If you have any questions regarding FAFSA Frenzy/CGS in Missouri, you may contact Julie Meyer or Jessie McCoy (MASFAP Early Awareness Committee co-chairs), or your MDHE client service representative.

*FAFSA Frenzy, a program of College Goal SundaySM, is offered in Missouri through partnerships between the MDHE with the MASFAP, the Missouri Higher Education Loan Authority (MOHELA), the Lumina Foundation for Education, and the YMCA.


Updates to the Eligible Lender List

Contact: Jill Wilson
(573)526-7356

 ADDITIONS:

CHANGES:

DELETIONS:

Cabool State Bank, 806778
Cabool State Bank is exiting FFELP effective April 8, 2010. This lender will allow anything that guaranteed prior to April 8, 2010, to continue to disburse regardless of whether a first disbursement had been issued prior to that date.

Commercial Trust Company, 814627
Commercial Trust Company is exiting FFELP effective April 9, 2010. This lender will allow loans guaranteed prior to April 9, 2010, to continue to disburse regardless of whether a first disbursement had been issued previously.

Eagle Bank & Trust, 828768
As announced in last month's issue of the Digest, Eagle Bank & Trust exited the FFELP industry effective Jan. 10, 2010, and will no longer accept any new guarantees. Any loans with a scheduled first disbursement date on or after Jan. 10, 2010, will be cancelled. Subsequent disbursements must be made on or before Feb. 28, 2010. Any disbursements scheduled on or after March 1, 2010, will be cancelled and affected borrowers will need to reapply through a new lender.

First National Bank of Camdenton, 819564
Effective March 24, 2010, FNB Camdenton will exit the FFELP industry, and no new loan guarantees will be accepted on or after this date.

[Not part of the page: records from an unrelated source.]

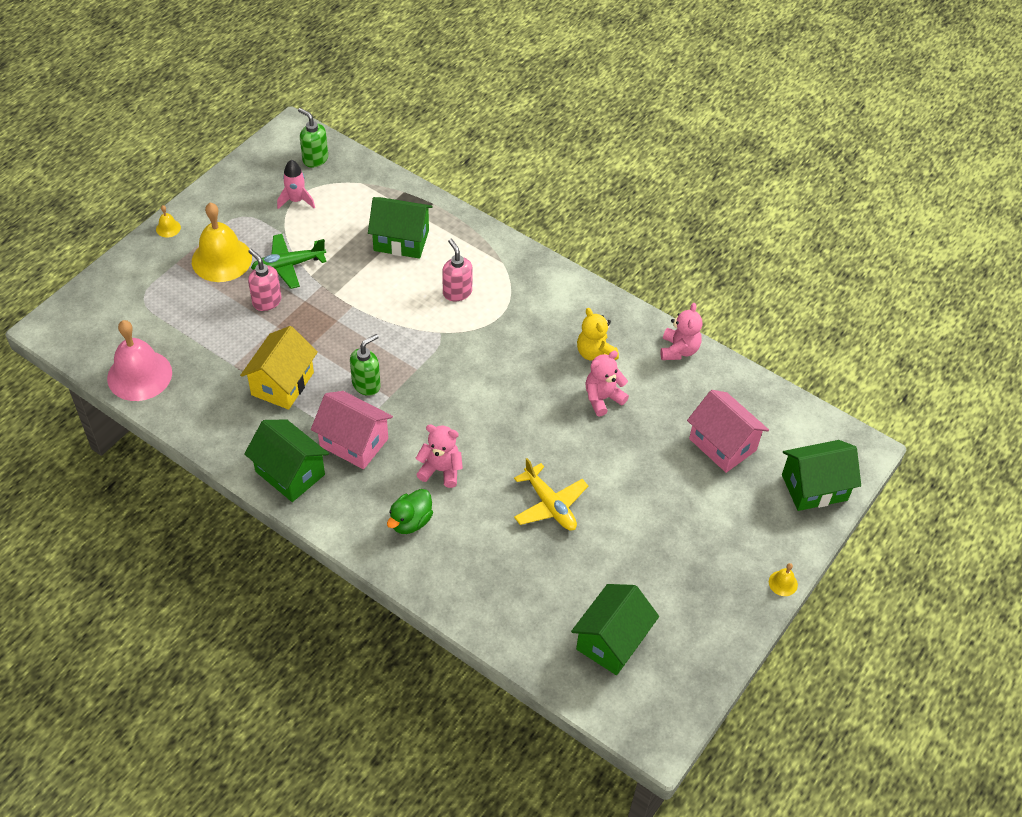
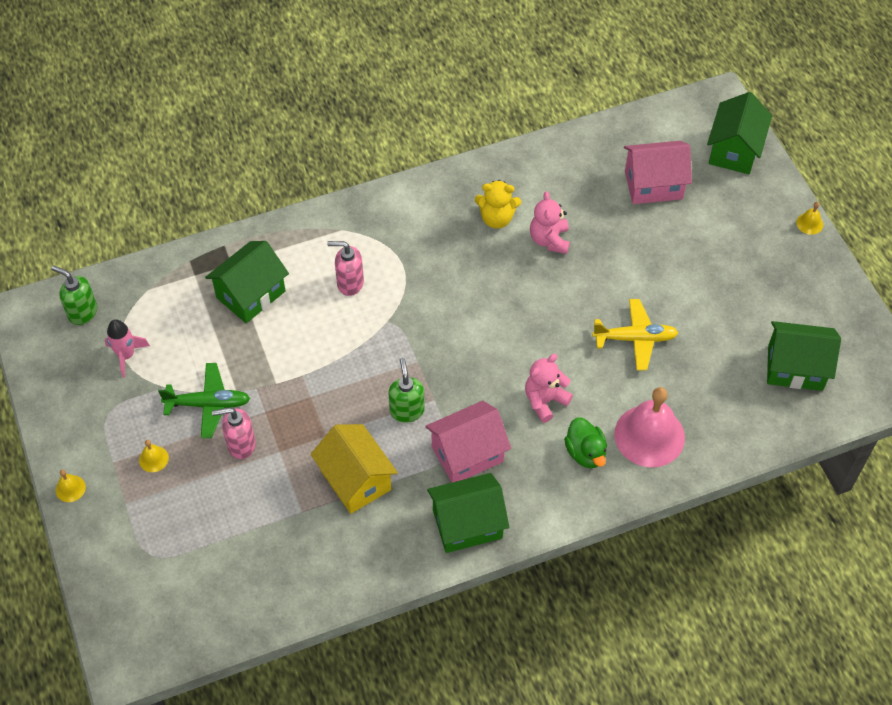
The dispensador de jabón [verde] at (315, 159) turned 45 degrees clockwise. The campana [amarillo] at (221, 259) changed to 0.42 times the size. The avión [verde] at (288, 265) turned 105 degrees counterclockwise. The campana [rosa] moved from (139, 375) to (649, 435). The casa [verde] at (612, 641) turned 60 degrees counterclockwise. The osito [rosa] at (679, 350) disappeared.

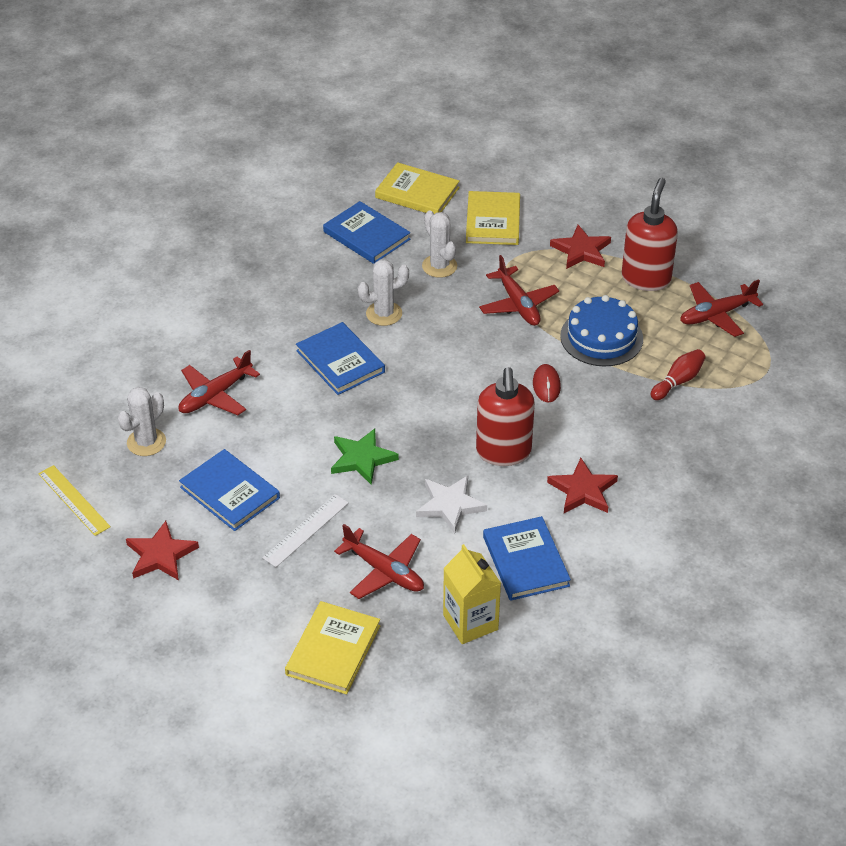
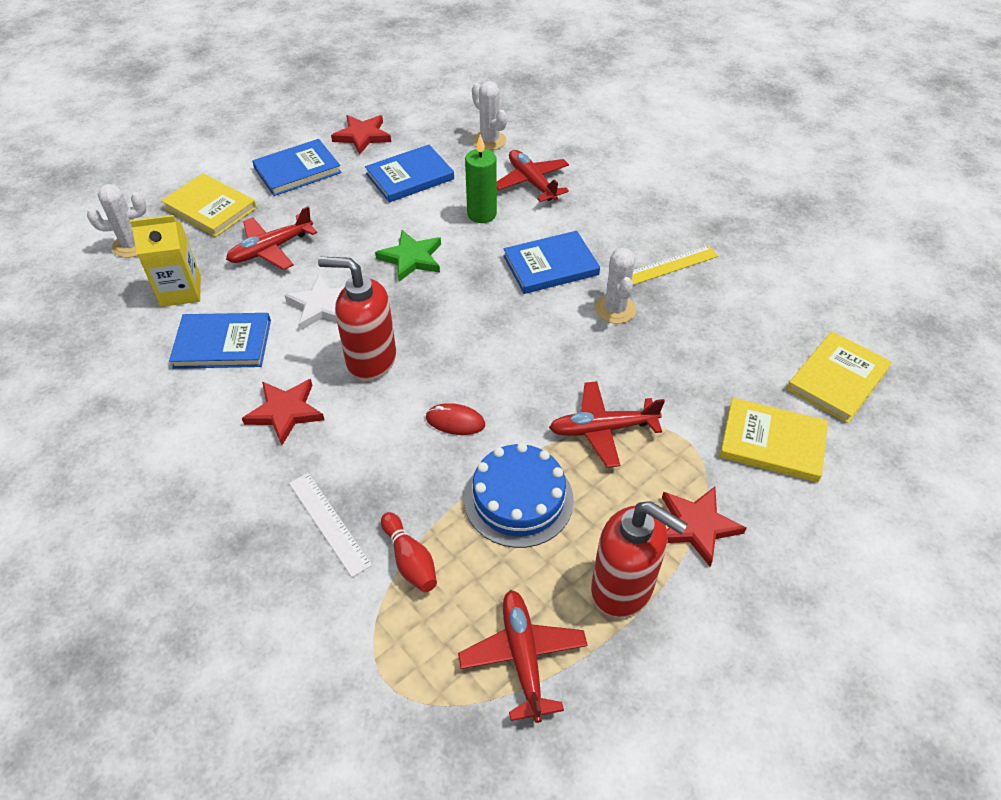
The cactus [blanco] moved from (439, 266) to (132, 245). The libro [azul] moved from (366, 235) to (297, 170). The regla [blanco] moved from (306, 530) to (329, 523). The vela [verde] at (481, 214) appeared. The regla [amarillo] moved from (74, 500) to (670, 265).

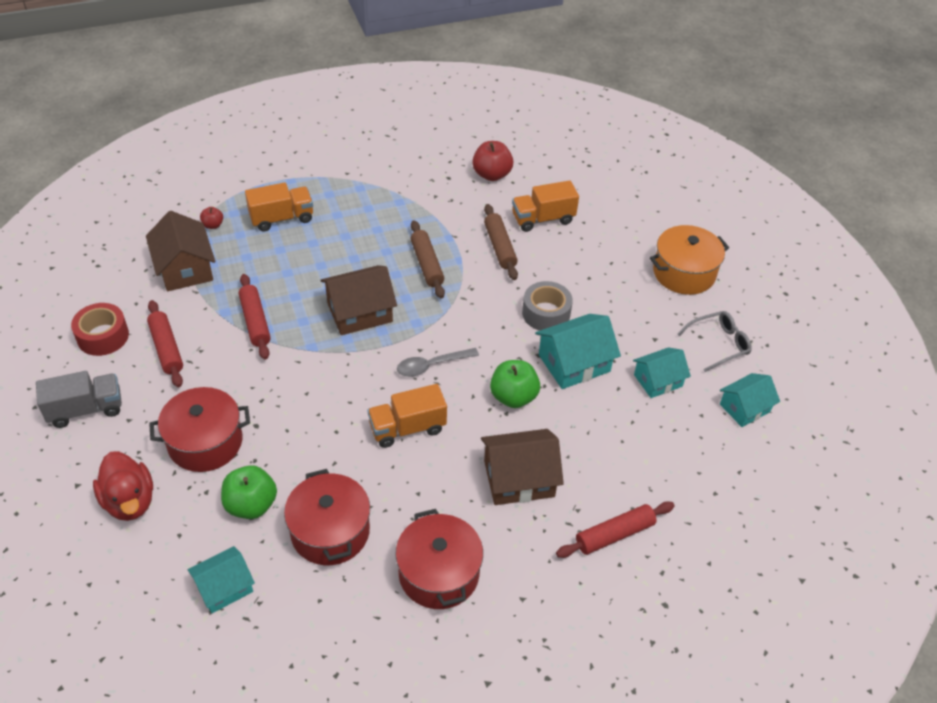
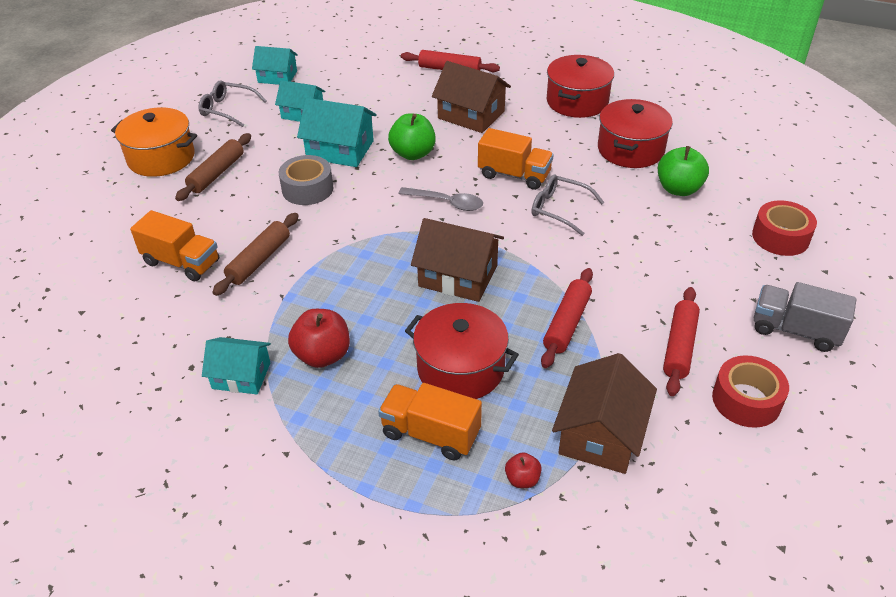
The rodillo [marrón] moved from (427, 264) to (217, 173). The casa [turquesa] moved from (224, 587) to (241, 376). The manzana [rojo] moved from (491, 174) to (322, 355). The olla [rojo] moved from (205, 442) to (460, 368). The gafas [gris] at (560, 209) appeared. The pato [rojo] at (129, 501) was replaced by the cinta adhesiva [rojo] at (780, 237).

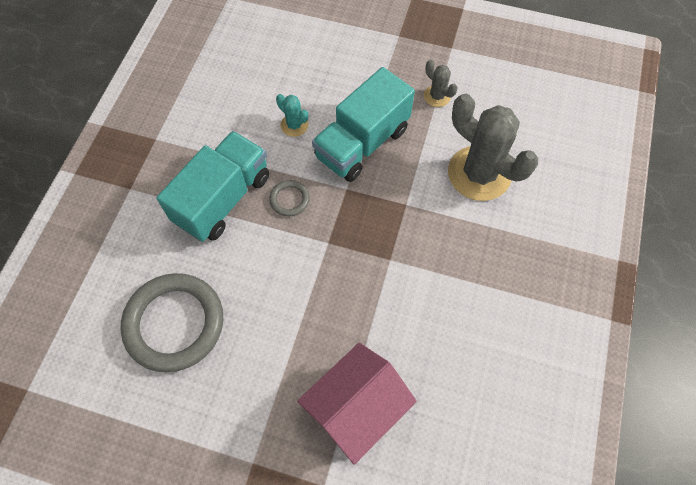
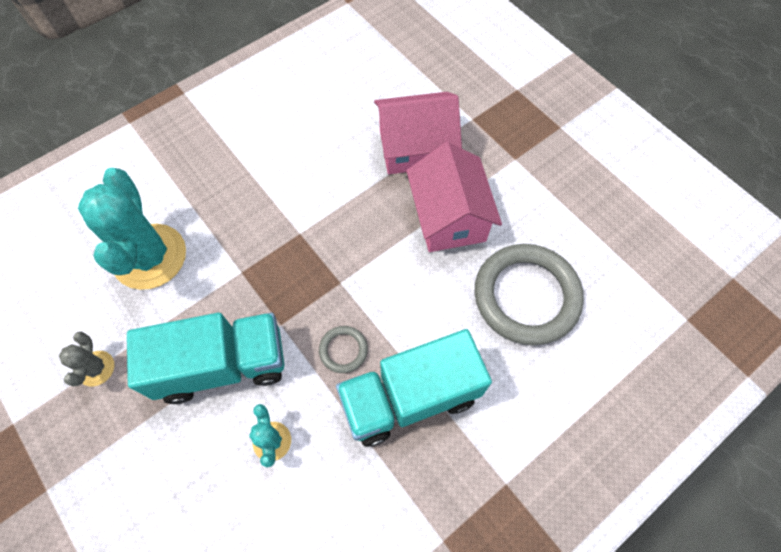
The cactus [gris] at (479, 173) became the cactus [turquesa] at (150, 257). The casa [rosa] at (449, 217) appeared.

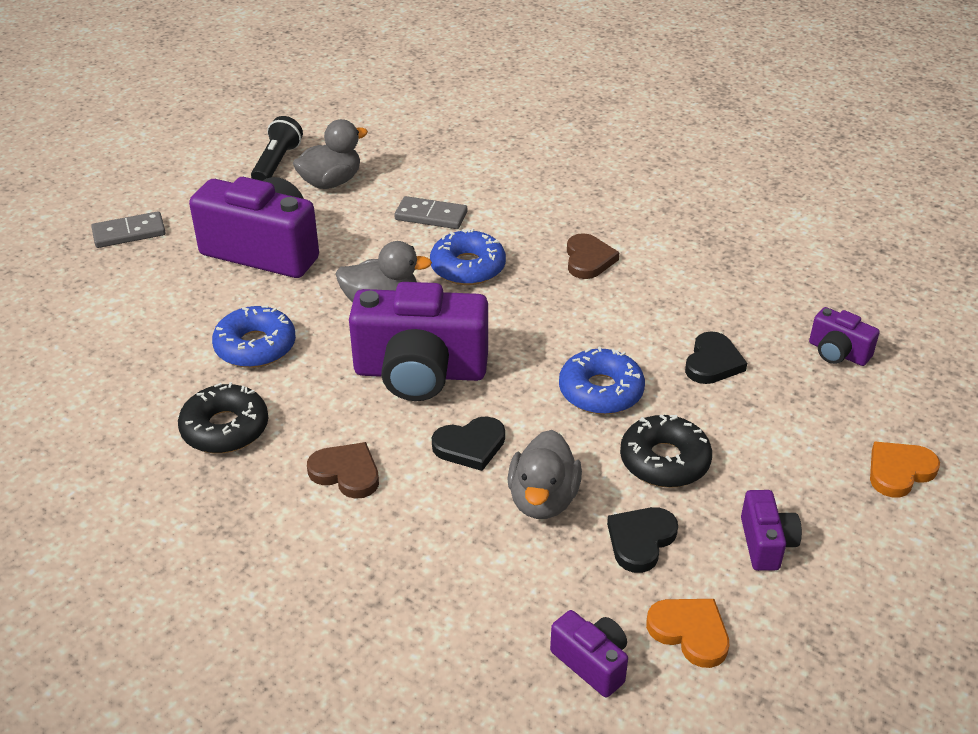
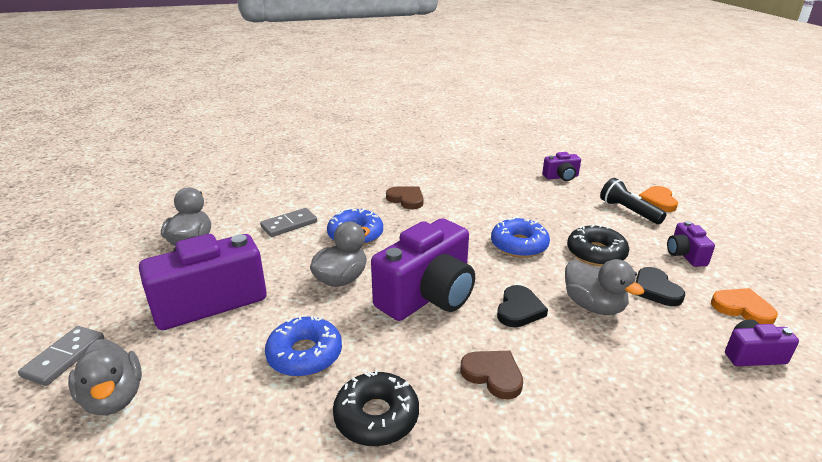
The pato [gris] at (114, 398) appeared. The corazón [marrón] at (346, 473) turned 60 degrees clockwise. The lámpara de mano [negro] moved from (277, 163) to (628, 211). The cámara [morado] at (766, 543) turned 135 degrees counterclockwise. The corazón [naranja] at (690, 632) turned 45 degrees clockwise. The corazón [negro] at (712, 362) disappeared.

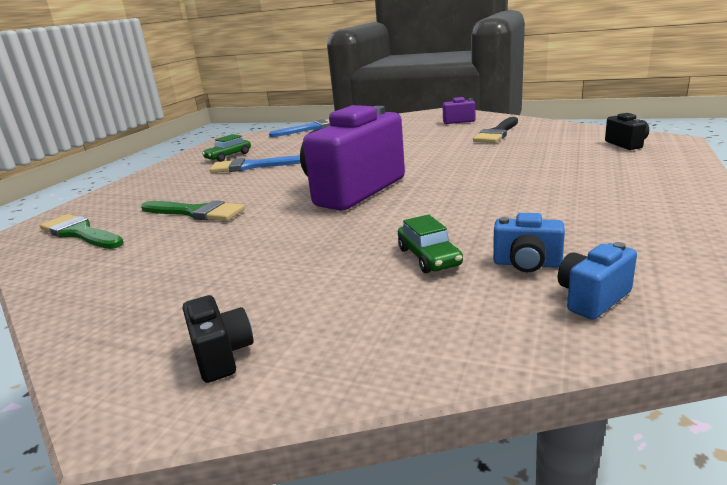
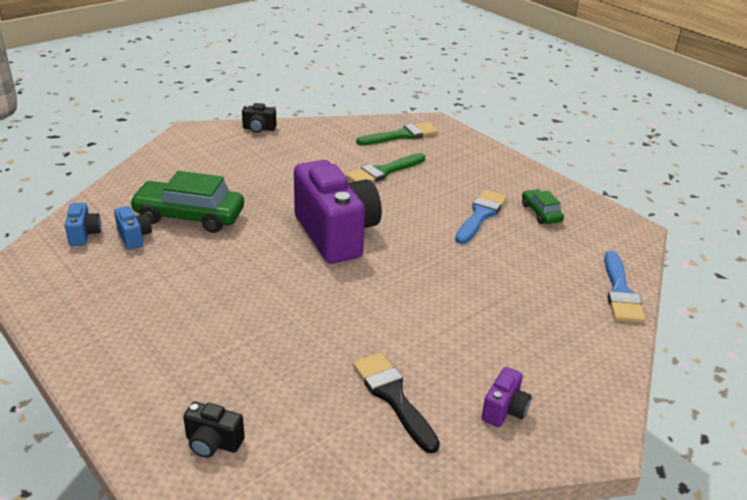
The cámara [azul] at (527, 264) turned 105 degrees clockwise. The coche [verde] at (428, 257) changed to 1.90 times the size. The cámara [negro] moved from (222, 355) to (259, 129).

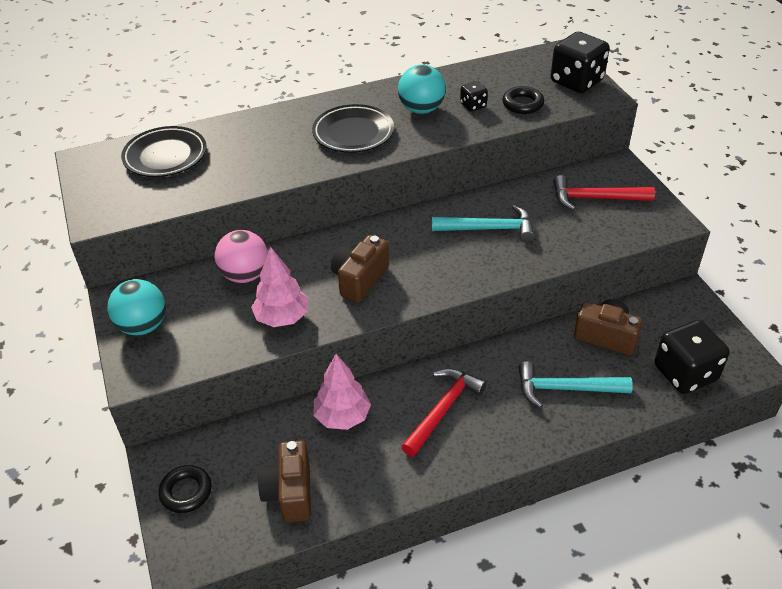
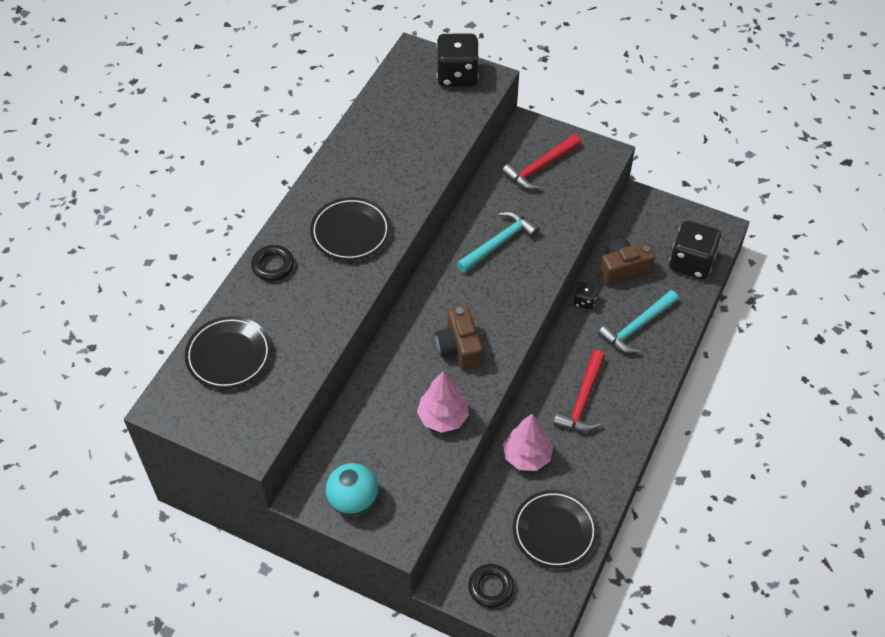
The anillo [negro] moved from (522, 104) to (273, 266). The cámara [marrón] at (290, 492) was replaced by the plato [negro] at (554, 531). The martillo [rojo] at (443, 410) turned 150 degrees counterclockwise. The dado [negro] moved from (473, 105) to (584, 301). The pelota [rosa] at (245, 275) disappeared. The pelota [turquesa] at (421, 109) disappeared.

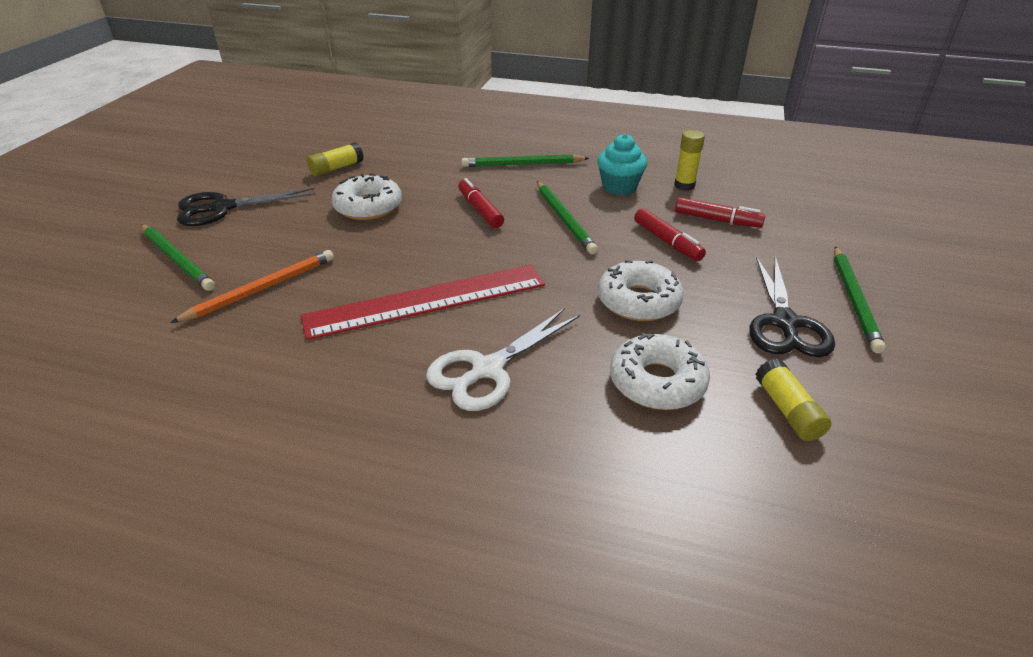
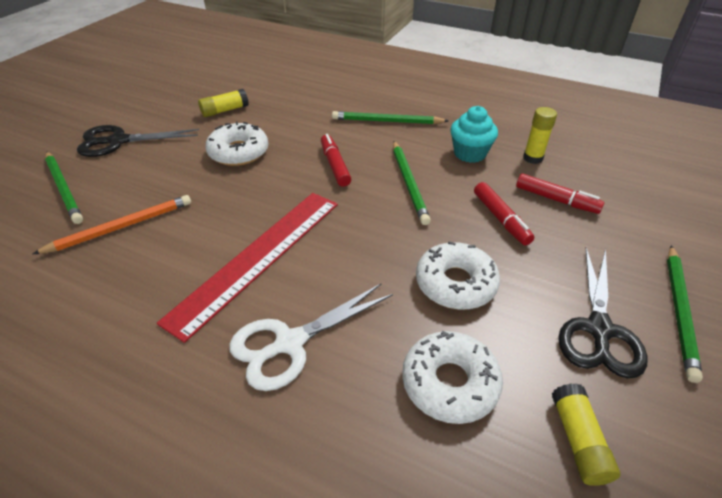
The regla [rojo] at (426, 300) turned 45 degrees counterclockwise.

This lender will continue to issue future disbursements of existing loans that have a scheduled first disbursement date prior to March 24, 2010. If the first disbursement has not been made prior to this date, the loan will be cancelled.

Sun Security Bank, 827310
Sun Security Bank is exiting FFELP effective March 23, 2010. This lender will allow loans guaranteed prior to March 23, 2010, to continue to disburse regardless of whether a first disbursement had been issued previously.